**** The data

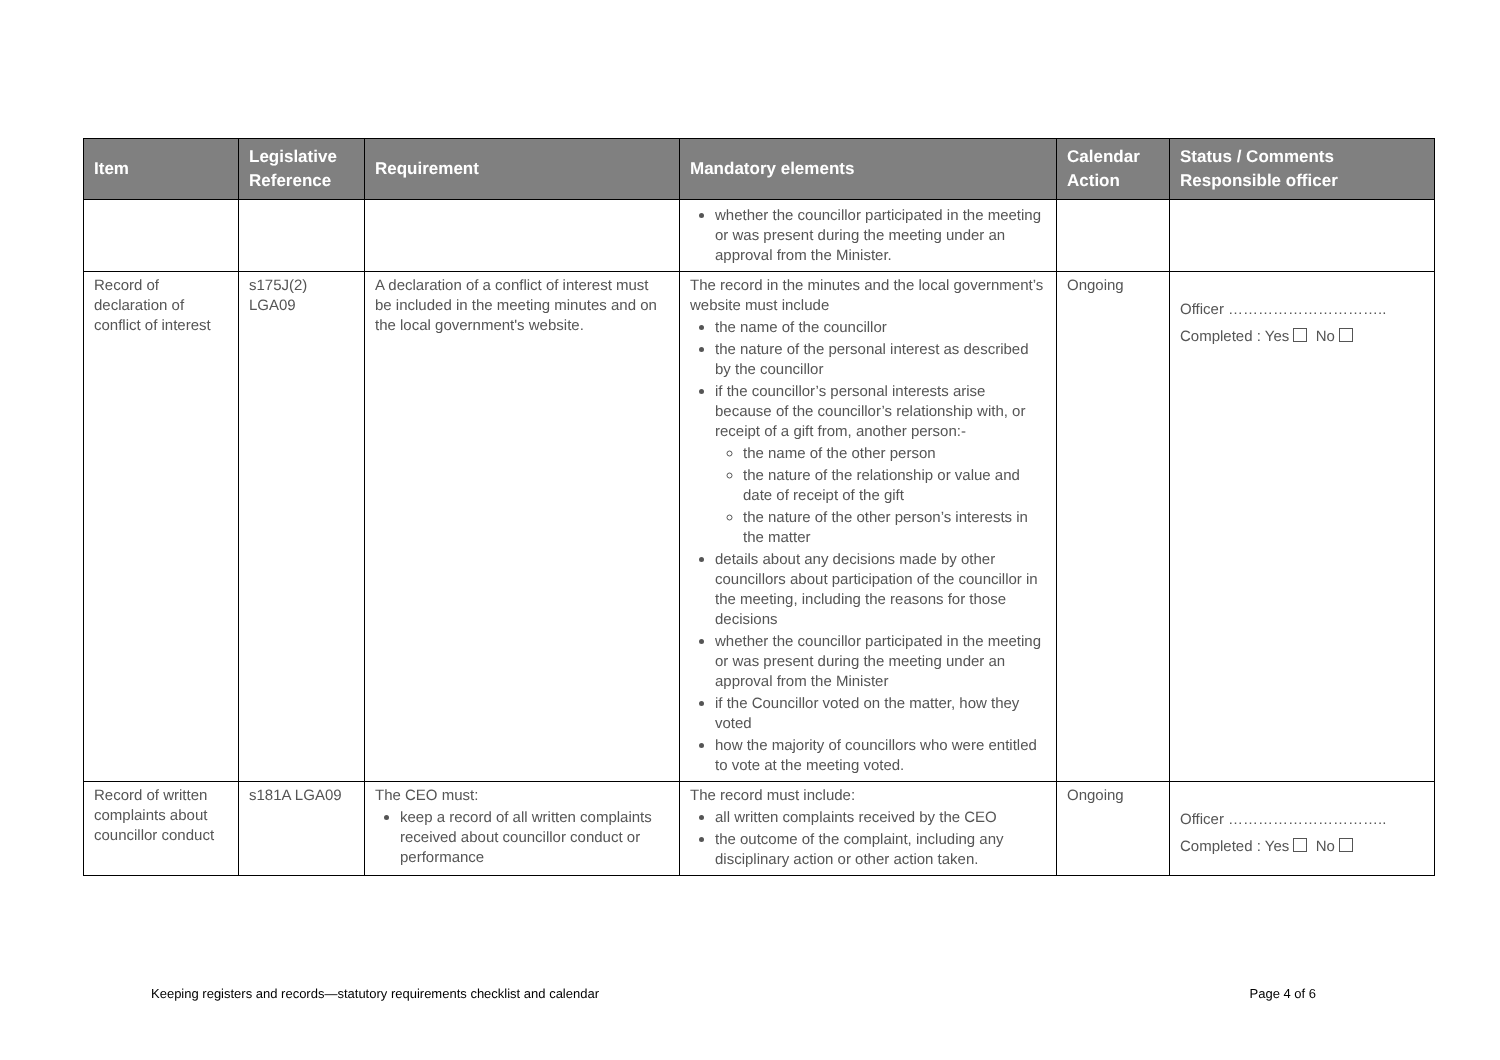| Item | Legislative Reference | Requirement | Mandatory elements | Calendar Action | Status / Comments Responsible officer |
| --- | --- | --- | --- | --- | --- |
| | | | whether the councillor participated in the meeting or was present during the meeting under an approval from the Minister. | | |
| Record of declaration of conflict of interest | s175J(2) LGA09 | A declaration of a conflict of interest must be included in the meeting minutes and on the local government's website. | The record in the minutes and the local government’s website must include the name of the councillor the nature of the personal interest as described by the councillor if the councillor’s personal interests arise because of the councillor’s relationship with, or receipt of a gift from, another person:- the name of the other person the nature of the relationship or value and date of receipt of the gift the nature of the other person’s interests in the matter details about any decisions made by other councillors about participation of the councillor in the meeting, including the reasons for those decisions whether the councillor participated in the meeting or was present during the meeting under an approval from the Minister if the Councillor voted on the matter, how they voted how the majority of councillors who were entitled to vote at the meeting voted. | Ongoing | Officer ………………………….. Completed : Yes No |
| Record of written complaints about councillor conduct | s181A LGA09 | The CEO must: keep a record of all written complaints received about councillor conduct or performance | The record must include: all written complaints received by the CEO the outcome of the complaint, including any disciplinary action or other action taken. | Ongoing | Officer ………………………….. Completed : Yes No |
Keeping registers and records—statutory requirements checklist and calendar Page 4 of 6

********

**What you are asked to do:** Print only these lines, exactly: the one containing "Record of written" and all after it to the end of the entries.

**Answer space:**
| Record of written complaints about councillor conduct | s181A LGA09 | The CEO must: keep a record of all written complaints received about councillor conduct or performance | The record must include: all written complaints received by the CEO the outcome of the complaint, including any disciplinary action or other action taken. | Ongoing | Officer ………………………….. Completed : Yes No |
Keeping registers and records—statutory requirements checklist and calendar Page 4 of 6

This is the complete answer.